Gene Incremental Learning for Single-Cell Transcriptomics
Jiaxin Qi, Yan Cui, Jianqiang Huang, Gaogang Xie
TL;DR
Gene Incremental Learning (GIL) introduces token-like learning for genes in single-cell transcriptomics, addressing the growth of gene sets by defining base genes and stage-specific gene partitions. The approach adapts Class Incremental Learning (CIL) ideas with a dedicated GIL objective $\mathcal{L}_{\text{GIL},s_k}$ and evaluation protocols, including gene-wise regression and gene-based classification, to quantify forgetting and knowledge transfer. Through baselines (baseline, replay) and knowledge-preserving strategies (distillation), the authors demonstrate that forgetting occurs in the vanilla setting and that both replay and distillation mitigate it, though with trade-offs on downstream classification.
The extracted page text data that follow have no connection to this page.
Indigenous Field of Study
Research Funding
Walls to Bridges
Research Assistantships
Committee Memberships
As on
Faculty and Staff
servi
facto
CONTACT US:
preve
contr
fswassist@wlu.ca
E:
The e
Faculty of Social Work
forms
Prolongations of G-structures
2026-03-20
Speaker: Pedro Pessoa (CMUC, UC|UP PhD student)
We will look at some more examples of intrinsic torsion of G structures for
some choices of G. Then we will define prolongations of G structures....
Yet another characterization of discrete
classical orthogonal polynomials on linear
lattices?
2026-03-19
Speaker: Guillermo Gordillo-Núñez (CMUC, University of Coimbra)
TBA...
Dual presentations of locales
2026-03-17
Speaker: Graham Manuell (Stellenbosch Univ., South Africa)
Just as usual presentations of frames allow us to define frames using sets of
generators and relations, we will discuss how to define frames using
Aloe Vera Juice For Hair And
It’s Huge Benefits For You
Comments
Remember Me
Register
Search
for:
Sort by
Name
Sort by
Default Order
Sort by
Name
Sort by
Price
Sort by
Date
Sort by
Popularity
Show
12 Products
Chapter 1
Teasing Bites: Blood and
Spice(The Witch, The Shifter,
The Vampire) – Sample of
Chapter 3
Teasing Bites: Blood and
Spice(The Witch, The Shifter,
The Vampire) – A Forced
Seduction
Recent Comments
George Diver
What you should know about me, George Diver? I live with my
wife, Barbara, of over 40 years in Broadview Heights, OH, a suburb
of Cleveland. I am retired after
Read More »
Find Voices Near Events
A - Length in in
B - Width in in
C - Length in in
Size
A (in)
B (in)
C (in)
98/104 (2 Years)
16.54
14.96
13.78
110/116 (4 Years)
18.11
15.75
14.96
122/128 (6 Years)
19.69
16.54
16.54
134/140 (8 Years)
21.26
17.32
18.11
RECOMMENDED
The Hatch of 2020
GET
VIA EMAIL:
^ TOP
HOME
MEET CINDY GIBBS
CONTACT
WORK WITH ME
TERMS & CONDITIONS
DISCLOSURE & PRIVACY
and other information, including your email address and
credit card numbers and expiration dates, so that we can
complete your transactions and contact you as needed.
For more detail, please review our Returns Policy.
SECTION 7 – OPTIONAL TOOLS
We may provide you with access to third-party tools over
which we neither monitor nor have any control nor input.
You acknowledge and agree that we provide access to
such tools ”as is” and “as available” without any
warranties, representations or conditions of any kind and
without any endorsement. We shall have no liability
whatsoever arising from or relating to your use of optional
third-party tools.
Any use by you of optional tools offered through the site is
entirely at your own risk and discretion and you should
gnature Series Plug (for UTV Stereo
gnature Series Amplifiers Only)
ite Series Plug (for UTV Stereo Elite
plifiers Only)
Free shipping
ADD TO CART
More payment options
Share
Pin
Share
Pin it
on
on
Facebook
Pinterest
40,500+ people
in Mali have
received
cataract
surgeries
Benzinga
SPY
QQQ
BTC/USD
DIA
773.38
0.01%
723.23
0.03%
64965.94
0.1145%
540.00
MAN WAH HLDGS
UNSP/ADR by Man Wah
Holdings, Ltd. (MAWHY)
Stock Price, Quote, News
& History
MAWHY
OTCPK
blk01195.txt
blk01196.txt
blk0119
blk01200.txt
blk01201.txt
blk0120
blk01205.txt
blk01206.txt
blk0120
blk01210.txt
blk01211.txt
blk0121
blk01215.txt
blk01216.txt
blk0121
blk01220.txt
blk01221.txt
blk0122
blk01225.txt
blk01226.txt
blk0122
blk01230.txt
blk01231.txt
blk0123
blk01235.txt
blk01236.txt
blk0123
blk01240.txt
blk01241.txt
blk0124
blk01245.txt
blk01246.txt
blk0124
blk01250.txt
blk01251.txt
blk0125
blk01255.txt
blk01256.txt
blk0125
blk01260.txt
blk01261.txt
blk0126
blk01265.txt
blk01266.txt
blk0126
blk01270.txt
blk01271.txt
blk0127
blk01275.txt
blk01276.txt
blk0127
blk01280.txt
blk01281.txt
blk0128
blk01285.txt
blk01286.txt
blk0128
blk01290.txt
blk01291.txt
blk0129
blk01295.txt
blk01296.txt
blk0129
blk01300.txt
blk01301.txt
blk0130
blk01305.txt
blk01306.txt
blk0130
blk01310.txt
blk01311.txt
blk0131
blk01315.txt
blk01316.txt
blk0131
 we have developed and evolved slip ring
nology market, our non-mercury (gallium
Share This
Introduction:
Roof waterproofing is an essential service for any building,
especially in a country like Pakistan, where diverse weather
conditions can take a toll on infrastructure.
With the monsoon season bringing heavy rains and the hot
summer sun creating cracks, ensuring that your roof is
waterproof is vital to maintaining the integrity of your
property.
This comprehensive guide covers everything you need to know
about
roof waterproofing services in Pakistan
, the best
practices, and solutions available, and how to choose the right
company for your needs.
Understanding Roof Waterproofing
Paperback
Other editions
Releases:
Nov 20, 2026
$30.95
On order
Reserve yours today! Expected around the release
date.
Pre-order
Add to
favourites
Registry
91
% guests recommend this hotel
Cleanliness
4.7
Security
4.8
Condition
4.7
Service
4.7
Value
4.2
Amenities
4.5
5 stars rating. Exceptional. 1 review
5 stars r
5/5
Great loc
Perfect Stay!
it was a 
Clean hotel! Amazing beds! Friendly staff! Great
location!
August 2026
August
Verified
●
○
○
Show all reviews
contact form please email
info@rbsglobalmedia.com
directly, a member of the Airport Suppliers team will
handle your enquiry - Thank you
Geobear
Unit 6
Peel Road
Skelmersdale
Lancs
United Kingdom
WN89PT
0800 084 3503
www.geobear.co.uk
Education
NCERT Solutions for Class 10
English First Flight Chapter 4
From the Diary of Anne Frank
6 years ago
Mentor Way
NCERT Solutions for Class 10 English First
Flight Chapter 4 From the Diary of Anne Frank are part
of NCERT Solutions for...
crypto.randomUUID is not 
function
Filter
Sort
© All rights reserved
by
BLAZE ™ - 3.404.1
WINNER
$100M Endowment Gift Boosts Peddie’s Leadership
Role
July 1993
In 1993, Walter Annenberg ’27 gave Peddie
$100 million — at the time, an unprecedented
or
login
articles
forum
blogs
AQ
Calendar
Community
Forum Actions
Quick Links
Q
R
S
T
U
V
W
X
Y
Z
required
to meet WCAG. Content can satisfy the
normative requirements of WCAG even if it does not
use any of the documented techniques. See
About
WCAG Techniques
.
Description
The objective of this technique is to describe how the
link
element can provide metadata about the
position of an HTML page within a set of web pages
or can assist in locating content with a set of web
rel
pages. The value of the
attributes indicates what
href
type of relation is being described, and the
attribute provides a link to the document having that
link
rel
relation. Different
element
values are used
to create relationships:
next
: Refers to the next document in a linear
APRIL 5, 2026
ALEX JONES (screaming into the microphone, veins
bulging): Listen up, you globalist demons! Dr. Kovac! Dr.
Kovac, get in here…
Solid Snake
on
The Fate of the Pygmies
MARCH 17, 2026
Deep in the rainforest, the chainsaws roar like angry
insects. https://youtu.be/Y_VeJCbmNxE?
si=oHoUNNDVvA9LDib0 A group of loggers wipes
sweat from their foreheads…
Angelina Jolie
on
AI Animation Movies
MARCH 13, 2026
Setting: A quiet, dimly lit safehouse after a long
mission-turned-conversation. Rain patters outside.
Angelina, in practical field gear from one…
The work provides a scalable benchmark on CELLxGENE with six downstream tasks, validating the framework and suggesting future extensions to other token-learning domains in biology and beyond.
Abstract
Classes, as fundamental elements of Computer Vision, have been extensively studied within incremental learning frameworks. In contrast, tokens, which play essential roles in many research fields, exhibit similar characteristics of growth, yet investigations into their incremental learning remain significantly scarce. This research gap primarily stems from the holistic nature of tokens in language, which imposes significant challenges on the design of incremental learning frameworks for them. To overcome this obstacle, in this work, we turn to a type of token, gene, for a large-scale biological dataset--single-cell transcriptomics--to formulate a pipeline for gene incremental learning and establish corresponding evaluations. We found that the forgetting problem also exists in gene incremental learning, thus we adapted existing class incremental learning methods to mitigate the forgetting of genes. Through extensive experiments, we demonstrated the soundness of our framework design and evaluations, as well as the effectiveness of our method adaptations. Finally, we provide a complete benchmark for gene incremental learning in single-cell transcriptomics.